Einer der Streithähne, der ehemalige Bezirksvorsitzende und Staatssekretär Gerhard Mahler, hatte vor Monaten im Merkle -Prozeß die Parteivorständler mit der Aussage schwer belastet, ihnen seien Details der illegalen Parteienfinanzierung geläufig gewesen. Heute soll er nochmals vor Gericht zu den Sitzungsprotokollen vernommen werden, die die Merkle-Verteidiger offensichtlich von ihm erhalten haben. Jedenfalls belegt das Protokoll jener Sondersitzung, daß im CDU-Präsidium über Parteifinanzierung und Spendeneinnahmen nicht nur geredet, sondern auch kontrovers diskutiert wurde.

Den Streit um die Geldverteilung hatte ein brisanter Brief des Schatzmeisters an den damaligen Ministerpräsidenten Filbinger und die Bezirksvorsitzenden geschürt.

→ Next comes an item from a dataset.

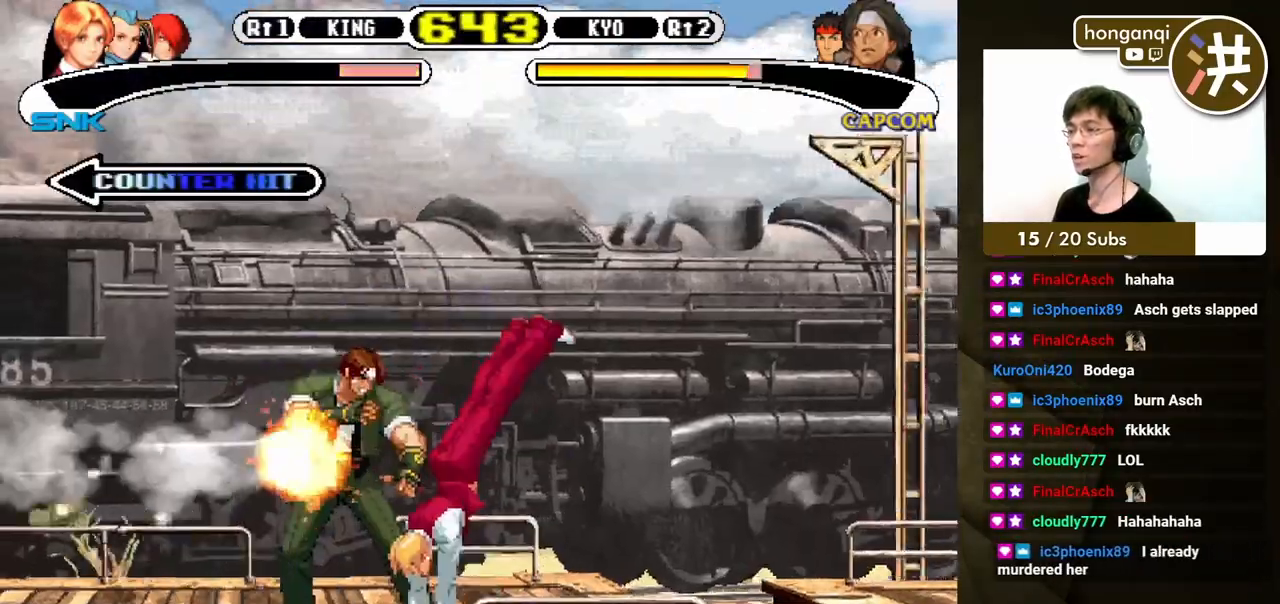
{"buttons": ["DPAD_DOWN", "DPAD_RIGHT"], "events": []}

Das „Cleverle“ stellt sich diesmal dumm

Darin gab Neuhaus die nach einem Gespräch mit dem FG -Vorsitzenden Riesterer festgelegte Aufteilung von 350.000 DM Spendengelder auf Landes- und Bezirksverbände bekannt nicht ohne zu vermerken, daß die Gesamtbeträge „den sogenannten direkten und den sogenannten zweiten Weg“ umfaßten. Mit diesem schwäbischen Kaskadenpatent, in streng vertraulichen Parteidossiers schlicht „zweiter Weg“ getauft, wurden Spenden an die FG über den CDU-nahen „Wirtschafts -Verband“ und regionale Spendenwaschanlagen in die Parteikasse geschoben.

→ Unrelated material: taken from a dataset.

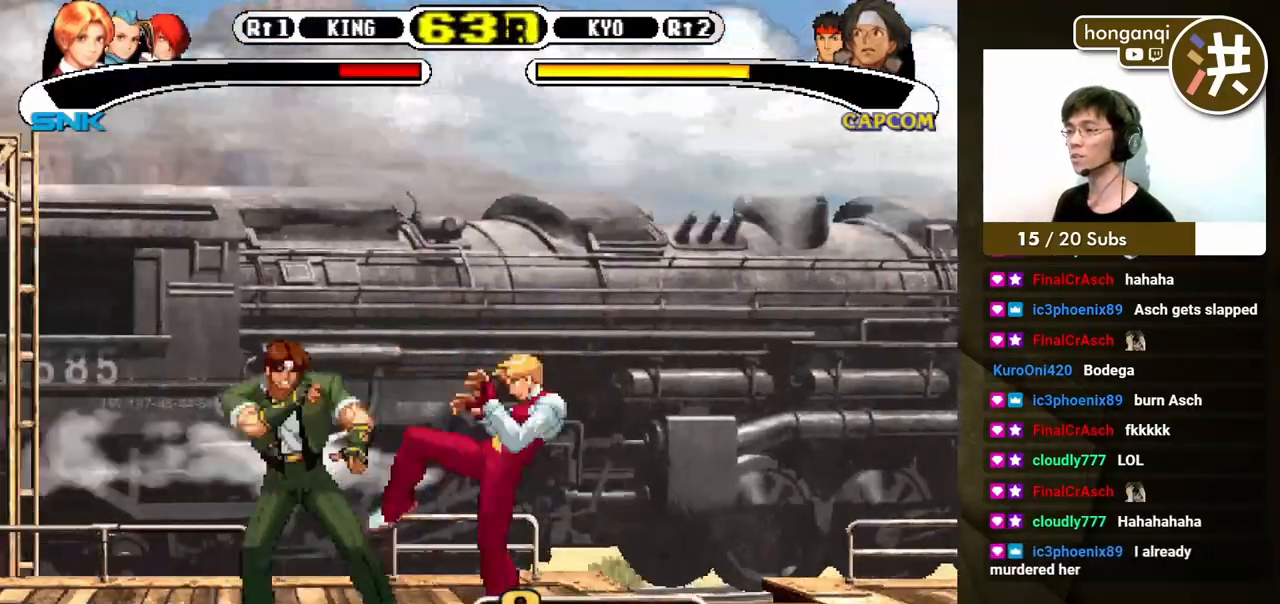
{"buttons": [], "events": [[100, "DPAD_DOWN", "up"], [100, "DPAD_RIGHT", "up"]]}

Nach eigenem Bekunden hat die Spitzenpolitiker nie interessiert, woher und wie die Spendengelder flossen. Folgt man diesen Bekenntnissen, ging es im CDU-Präsidium scheinbar zu wie in einer schlecht geführten Firma, wo die Geschäftsführung nicht weiß, was der Buchhalter treibt. Und man fragt sich, ob das „Cleverle“ Späth mit seinen einschlägigen Finanzkenntnissen sieben Jahre lang im Präsidium saß, ohne die Zusammenhänge der illegalen Parteienfinanzierung durchschaut zu haben.

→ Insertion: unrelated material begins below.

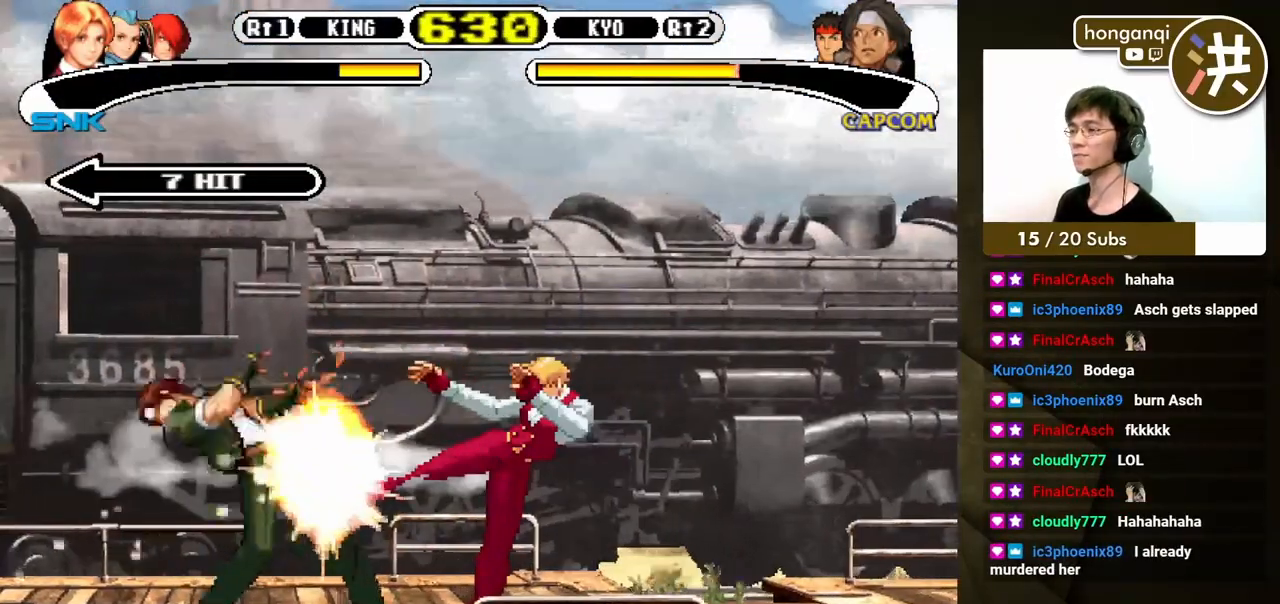
{"buttons": [], "events": []}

Selbst bei der Staatsanwaltschaft hätten längst alle Glocken schrillen müssen. Doch die Stuttgarter Rechtspfleger hatten zunächst die Mahler-Aussage mit dem Hinweis auf einen „Erinnerungsvorbehalt“ heruntergespielt. Dann erwog Oberstaatsanwalt Jung, das Ermittlungsverfahren gegen den Spenden-Drahtzieher Neuhaus mit einem schlichten Strafbefehl abzuschließen. Der Vorwurf, bei Spendern und Politikern mit zweierlei Augenmaß vorzugehen, wurde mit einem Verweis auf die Verjährung abgebügelt - und das, obwohl der Ankläger Jung 1986 vor dem Parteispenden-Untersuchungsausschuß des Landtags vesicherte, die Gefahr einer Verjährung sehe er nicht.

Die SPD-Opposition, die ungehalten von einem „Justizskandal“ redet, wirft der Staatsanwaltschaft vor, das Legalitätsprinip nicht eingehalten zu haben, nachdem sie bei einem Anfangsverdacht verpflichtet sei, Ermittlungen aufzunehmen. Der SPD-Rechtspolitiker Hermann Bachmaier ließ gar dem Stuttgarter Justizminister Eyrich eine mit Kommentaren gespickte Rechtsbelehrung darüber zukommen. Die Antwort Eyrichs: die Staatsanwaltschaft habe das Nichtbestehen eines Anfangsverdachts gegen Späth „ermessensfehlerfrei festgestellt“.

Die SPD-Landtagsfraktion hat nun angekündigt, den Justizminister vor den Ständigen Ausschuß zu zitieren. Dort soll er Rechenschaft darüber ablegen, wie von der Staatsanwaltschaft die Einleitung eines Ermittlungsverfahrens gegen ranghohe Politiker wie Späth und Filbinger geprüft wurden und warum sie nicht eingeleitet worden sind.